# How prepped are you?



## norseman78 (Sep 29, 2021)

Just curious how prepped you all are in all areas. 

Food/water
I think i'm somewhat prepped when it comes to food/water. 
I have about 100 cans of food, 120kg rice, 10kg pasta, 200litre water in sealed cans, 30 days of MRE. 50 boxes of canned fish, 50 boxes of canned liverpate,
40kg of oatmeal in glassjars to name something. Also have sugar, salt, wheat and such in sealed glasscontainers. 

Power/warmth
Currently have firewood to last 2-3 seasons of winter.

1st aid equipment. 
Have a bag of random 1st aid stuff.

Light
Have a box of candles, flashlights, batteries and such


I'm planning to build several things to prepare for the crisis thats ahead. 
Will grow a bigger garden with potatoes, carrots, herbs, vegetables and such. 
Will extend house to build a coolroom for food. 
Pondering upon setting up solar panels to be safe from poweroutages and powerfailure as well as higher prices. 
Will buy a seedpackage that will let me plant for several years. 
Will also buy lots of soil, fertilizer and such to be able to keep farming in my own place.

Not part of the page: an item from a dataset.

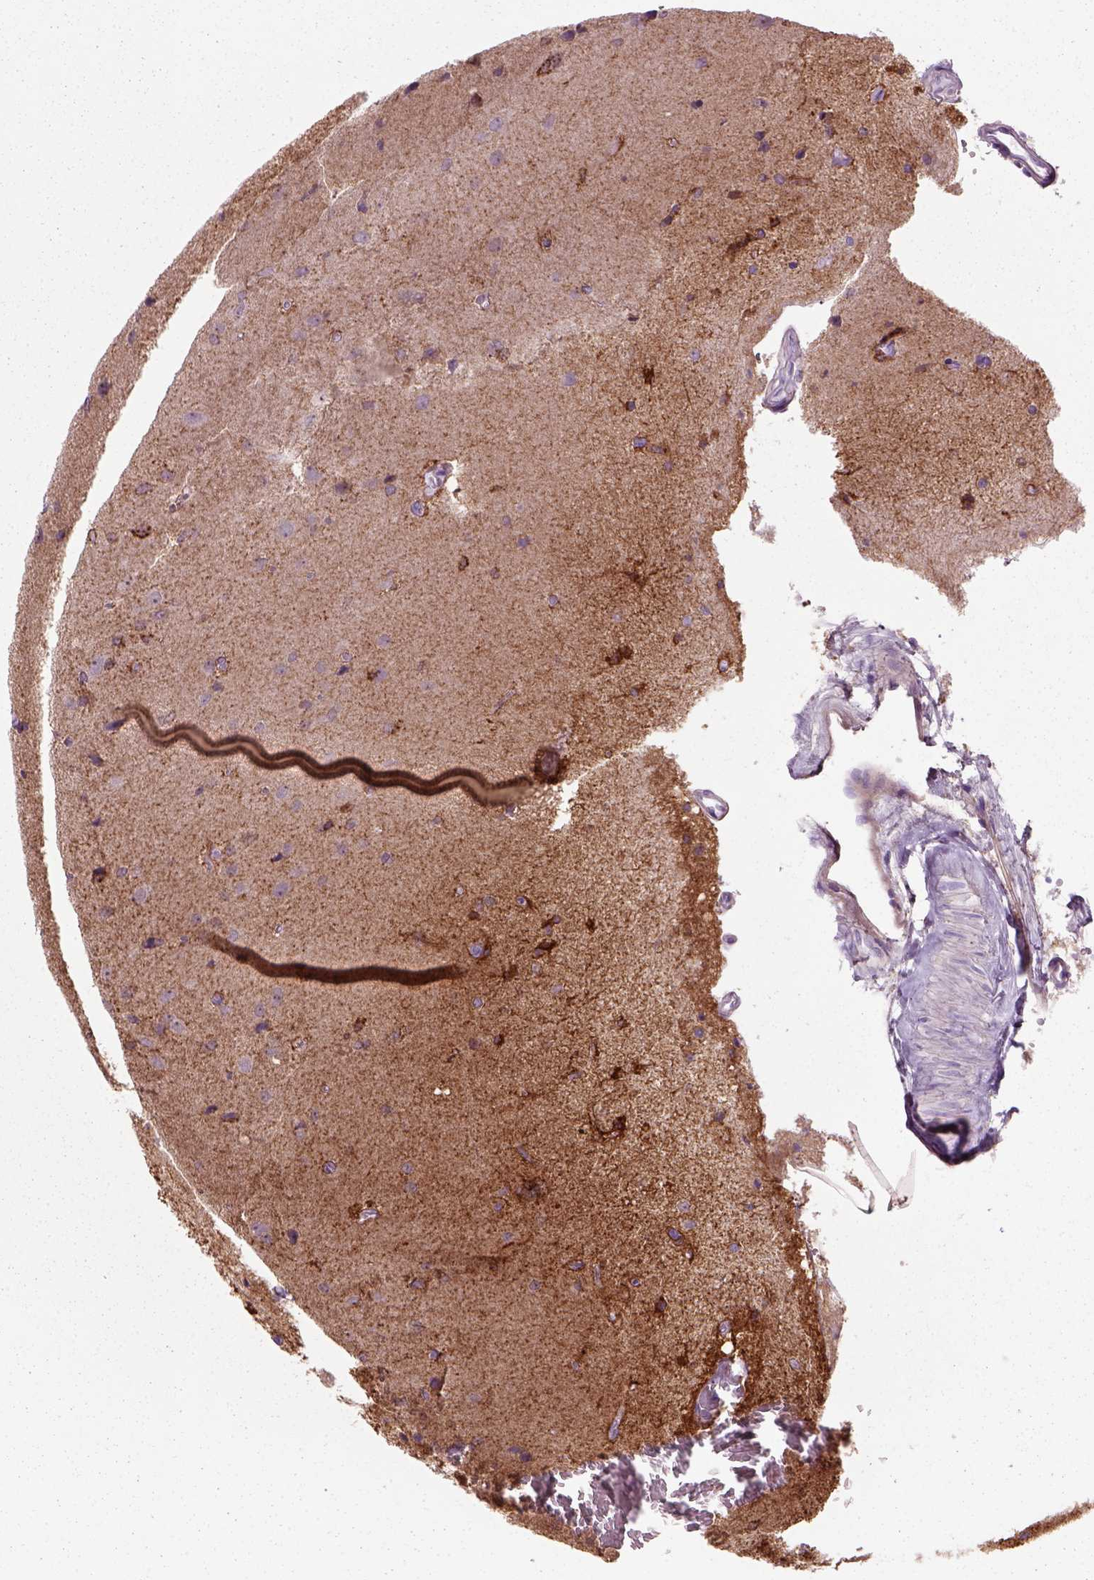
{"staining": {"intensity": "strong", "quantity": "25%-75%", "location": "cytoplasmic/membranous"}, "tissue": "glioma", "cell_type": "Tumor cells", "image_type": "cancer", "snomed": [{"axis": "morphology", "description": "Glioma, malignant, Low grade"}, {"axis": "topography", "description": "Brain"}], "caption": "The image reveals immunohistochemical staining of glioma. There is strong cytoplasmic/membranous positivity is present in about 25%-75% of tumor cells.", "gene": "MARCKS", "patient": {"sex": "male", "age": 58}}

I'm not at all well prepared,but hopefully i'm well underway.


----------



## RedSky (Sep 5, 2021)

Five years ago I relocated from suburbs of a medium-sized city to a village outside a smaller town where my wife and I could still earn a living. We're not completly off the grid but we do have some privacy, nestled against a forest with a few acres of land. Plenty of water, food and supplies to last our family of 5 (2 adults, 3 kids) maybe half a year, if we didn't supplement. When I was young and single I just needed a go bag, some MREs and weapons. It's much more complicated when you have kids and they want to live a "normal-ish" life.


----------



## Chipper (Dec 22, 2012)

I can hang on long enough. Once the zombie hoards over run the country side we'll see if carrying on is worth while.


----------



## paraquack (Mar 1, 2013)

I can't believe anyone is prepared, enough!


----------



## The Tourist (Jun 9, 2016)

Well, I have a "gun room," and my wife nags me about having more knives "than Jim Bowie" around the house.

Besides, if all else fails we should remind ourselves that this isn't a baseball game, this is surviving. Yeah, yeah, I know, I know. If I miss the interloper with a firearm I have to whack him to death with three or four of the really "sharp things" that seem to laying around within arms' reach.

Yikes, I'm not fitting this guy for a new suit, I'm preparing him for the funeral hearse...


----------



## Captjim_NM (Oct 31, 2020)

Back in the 1990's I read Tappen's books. Since 2004 kind'a fashioned our life after that. Now we live out near a New Mexico ghost town. I retired 2 years ago so I fish and hunt. Neat thing about living in New Mexico is the abountance of open land, you are free to bike ride, hunt or hike for miles. Living like this for years now I find it difficult to visit a large congested city. Guess our only issue is if we lost electricity and now we have a generator to cover that threat.


----------



## Pir8fan (Nov 16, 2012)

Not something I talk about.


----------



## The Tourist (Jun 9, 2016)

*Not something I talk about.*

Ya' know, you made a lot of sense there. I guess it's one thing to show a guy how to use a power-saw, but not brainy to show the world you're building items for the TEOTWAWKI.

Yes, I'd rather do running than fight. But as I get older I planned to climb tall buildings instead of running. Of course, we can all use the elevator rather than doing both of those simple things!


----------



## One Shot (Oct 25, 2021)

Captjim_NM said:


> Back in the 1990's I read Tappen's books. Since 2004 kind'a fashioned our life after that. Now we live out near a New Mexico ghost town. I retired 2 years ago so I fish and hunt. Neat thing about living in New Mexico is the abountance of open land, you are free to bike ride, hunt or hike for miles. Living like this for years now I find it difficult to visit a large congested city. Guess our only issue is if we lost electricity and now we have a generator to cover that threat.


My older brother (Survivalist lifestyle) got me started with Mel Tappens survival notes in Guns and Ammo and his books were good and I still read them once in a while, when my wife sees a new firearms I tell her it's either a working gun, plinking gun or defensive gun...thanks to M.Tappens school of thought she just rolls her eyes. Sounds like you have a great place, I live outside of a small town and like you I have a hard time going to a large city.


----------



## KSG (Oct 28, 2021)

Enough to get by, and enough knowledge to safely acquire more in my immediate area. Always learning though.


----------